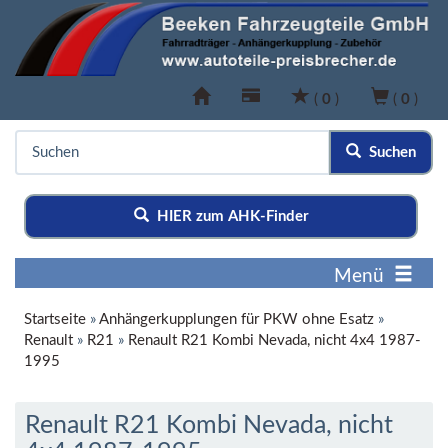
(
0
)
(
0
)
Suchen
HIER zum AHK-Finder
Menü
Startseite
»
Anhängerkupplungen für PKW ohne Esatz
»
Renault
»
R21
»
Renault R21 Kombi Nevada, nicht 4x4 1987-
1995
Renault R21 Kombi Nevada, nicht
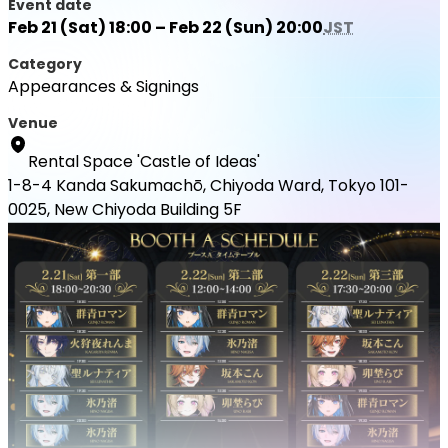
Event date
Feb 21 (Sat) 18:00 – Feb 22 (Sun) 20:00
JST
Category
Appearances & Signings
Venue
Rental Space 'Castle of Ideas'
1-8-4 Kanda Sakumachō, Chiyoda Ward, Tokyo 101-
0025, New Chiyoda Building 5F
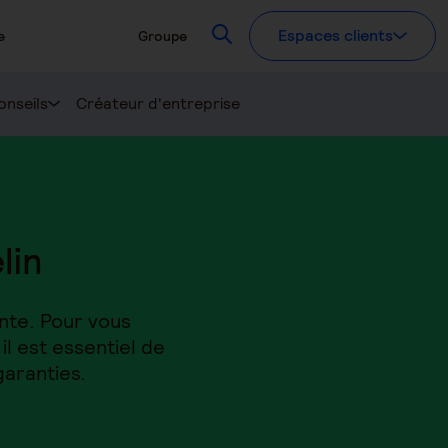
Recherchez
Espaces clients
e
Groupe
onseils
Créateur d'entreprise
lin
ante. Pour vous
il est essentiel de
garanties.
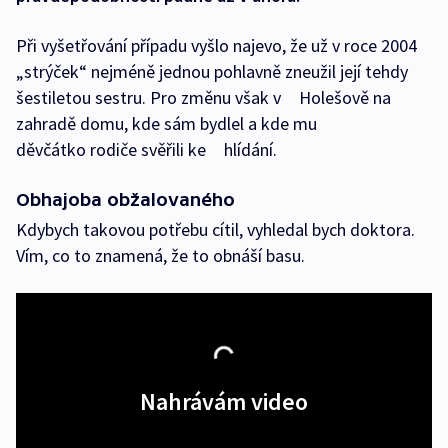
Při vyšetřování případu vyšlo najevo, že už v roce 2004
„strýček“ nejméně jednou pohlavně zneužil její tehdy
šestiletou sestru. Pro změnu však v Holešově na
zahradě domu, kde sám bydlel a kde mu
děvčátko rodiče svěřili ke hlídání.
Obhajoba obžalovaného
Kdybych takovou potřebu cítil, vyhledal bych doktora.
Vím, co to znamená, že to obnáší basu.
Nahrávám video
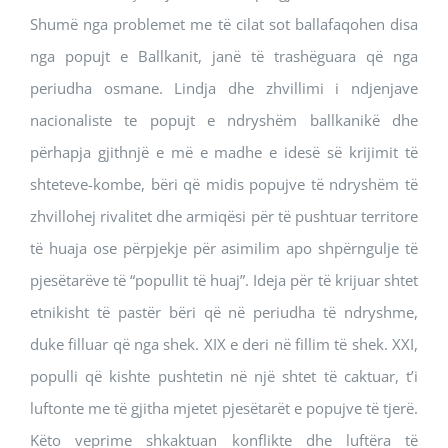
Shumë nga problemet me të cilat sot ballafaqohen disa
nga popujt e Ballkanit, janë të trashëguara që nga
periudha osmane. Lindja dhe zhvillimi i ndjenjave
nacionaliste te popujt e ndryshëm ballkanikë dhe
përhapja gjithnjë e më e madhe e idesë së krijimit të
shteteve-kombe, bëri që midis popujve të ndryshëm të
zhvillohej rivalitet dhe armiqësi për të pushtuar territore
të huaja ose përpjekje për asimilim apo shpërngulje të
pjesëtarëve të “popullit të huaj”. Ideja për të krijuar shtet
etnikisht të pastër bëri që në periudha të ndryshme,
duke filluar që nga shek. XIX e deri në fillim të shek. XXI,
populli që kishte pushtetin në një shtet të caktuar, t’i
luftonte me të gjitha mjetet pjesëtarët e popujve të tjerë.
Këto veprime shkaktuan konflikte dhe luftëra të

═══

Problem description | Write out the text of all the items above line for line, without any change, and leave the pictures out of your answer.

Result below |
(
0
)
(
0
)
Suchen
HIER zum AHK-Finder
Menü
Startseite
»
Anhängerkupplungen für PKW ohne Esatz
»
Renault
»
R21
»
Renault R21 Kombi Nevada, nicht 4x4 1987-
1995
Renault R21 Kombi Nevada, nicht
Event date
Feb 21 (Sat) 18:00 – Feb 22 (Sun) 20:00
JST
Category
Appearances & Signings
Venue
Rental Space 'Castle of Ideas'
1-8-4 Kanda Sakumachō, Chiyoda Ward, Tokyo 101-
0025, New Chiyoda Building 5F
Recherchez
Espaces clients
e
Groupe
onseils
Créateur d'entreprise
lin
ante. Pour vous
il est essentiel de
garanties.
Při vyšetřování případu vyšlo najevo, že už v roce 2004
„strýček“ nejméně jednou pohlavně zneužil její tehdy
šestiletou sestru. Pro změnu však v Holešově na
zahradě domu, kde sám bydlel a kde mu
děvčátko rodiče svěřili ke hlídání.
Obhajoba obžalovaného
Kdybych takovou potřebu cítil, vyhledal bych doktora.
Vím, co to znamená, že to obnáší basu.
Nahrávám video
Shumë nga problemet me të cilat sot ballafaqohen disa
nga popujt e Ballkanit, janë të trashëguara që nga
periudha osmane. Lindja dhe zhvillimi i ndjenjave
nacionaliste te popujt e ndryshëm ballkanikë dhe
përhapja gjithnjë e më e madhe e idesë së krijimit të
shteteve-kombe, bëri që midis popujve të ndryshëm të
zhvillohej rivalitet dhe armiqësi për të pushtuar territore
të huaja ose përpjekje për asimilim apo shpërngulje të
pjesëtarëve të “popullit të huaj”. Ideja për të krijuar shtet
etnikisht të pastër bëri që në periudha të ndryshme,
duke filluar që nga shek. XIX e deri në fillim të shek. XXI,
populli që kishte pushtetin në një shtet të caktuar, t’i
luftonte me të gjitha mjetet pjesëtarët e popujve të tjerë.
Këto veprime shkaktuan konflikte dhe luftëra të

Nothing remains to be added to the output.